(Beginning of EXERCISE PASSAGE)

Stigmatization May Stop Patients With HIV From Proper Care

The feeling of stigmatization that people living with HIV often experience doesn't only exact a psychological toll—new UCLA research suggests it can also lead to quantifiably negative health outcomes.

In a study published in the Journal of General Internal Medicine, researchers found that a large number of HIV-positive individuals who reported feeling stigmatized also reported poor access to care or suboptimal adherence to antiretroviral therapy. In fact, individuals who experienced high levels of internalized stigma were four times as likely as those who didn't to report poor access to medical care; they were three times as likely to report suboptimal adherence to HIV medications.

These findings were due, at least in part, to the poor mental health found among many of the participants. Researchers found that HIV stigma was one of the strongest predictors of poor access to medical care and that both HIV stigma and poor mental health predicted suboptimal adherence to medication. Adherence to HIV medications is already known to lead to better health outcomes, including survival, among people living with HIV.

"We were surprised to find that in our models, experiencing high levels of internalized HIV stigma was one of the strongest predictors of poor access to medical care, even after controlling for sociodemographics such as gender, race and ethnicity, income, insurance status, and clinical variables such as T-cell count and years since HIV diagnosis," says the study's lead investigator, Jennifer Sayles, MD, an assistant professor of medicine at the David Geffen School of Medicine at UCLA.

(End of EXERCISE PASSAGE)
(Beginning of RECORD EXCERPTS)

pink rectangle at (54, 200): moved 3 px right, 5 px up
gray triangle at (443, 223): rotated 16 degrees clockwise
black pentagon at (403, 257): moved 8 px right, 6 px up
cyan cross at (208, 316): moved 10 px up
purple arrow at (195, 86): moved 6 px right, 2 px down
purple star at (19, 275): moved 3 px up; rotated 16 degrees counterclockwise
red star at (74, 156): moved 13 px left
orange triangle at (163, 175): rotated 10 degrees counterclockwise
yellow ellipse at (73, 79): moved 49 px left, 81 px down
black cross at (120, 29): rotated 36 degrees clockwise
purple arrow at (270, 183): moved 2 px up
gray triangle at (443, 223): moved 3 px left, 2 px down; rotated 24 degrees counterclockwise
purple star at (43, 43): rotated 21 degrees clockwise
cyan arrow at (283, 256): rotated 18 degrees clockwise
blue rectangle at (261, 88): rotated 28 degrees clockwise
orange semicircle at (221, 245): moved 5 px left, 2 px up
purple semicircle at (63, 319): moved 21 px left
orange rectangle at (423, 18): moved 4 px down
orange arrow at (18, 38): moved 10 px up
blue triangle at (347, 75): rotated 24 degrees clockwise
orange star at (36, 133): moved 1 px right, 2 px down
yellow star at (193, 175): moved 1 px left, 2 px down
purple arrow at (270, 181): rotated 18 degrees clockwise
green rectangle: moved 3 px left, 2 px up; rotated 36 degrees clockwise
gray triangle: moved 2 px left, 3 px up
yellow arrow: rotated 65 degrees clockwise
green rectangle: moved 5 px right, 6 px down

(End of RECORD EXCERPTS)

## ACTIVITY 1
Quote the article on HIV stigma word for word, everything from "The feeling of" down to "to HIV medications.".
## ACTIVITY 2
Write what comes next in the article on HIV stigma, picking up after its last sentence.
The entries are separate material and have no connection to the article on HIV stigma.

## TASK RESULT 1
The feeling of stigmatization that people living with HIV often experience doesn't only exact a psychological toll—new UCLA research suggests it can also lead to quantifiably negative health outcomes.

In a study published in the Journal of General Internal Medicine, researchers found that a large number of HIV-positive individuals who reported feeling stigmatized also reported poor access to care or suboptimal adherence to antiretroviral therapy. In fact, individuals who experienced high levels of internalized stigma were four times as likely as those who didn't to report poor access to medical care; they were three times as likely to report suboptimal adherence to HIV medications.

## TASK RESULT 2
The two-year study focused on 202 men and women who were HIV-positive in Los Angeles County, many of them minorities and many with limited incomes and limited education. Study participants completed anonymous surveys assessing internalized HIV stigma, self-reported access to medical care, their regular source of HIV care, and antiretroviral therapy adherence.

Overall, one third of the participants reported experiencing high levels of stigma, and, on average, participants described experiencing or perceiving stigma slightly less frequently than "some of the time." Additionally, 77% of participants said they had poor access to care, 42.5% reported suboptimal adherence to antiretroviral therapy, and 10.5% reported having no regular source of HIV care.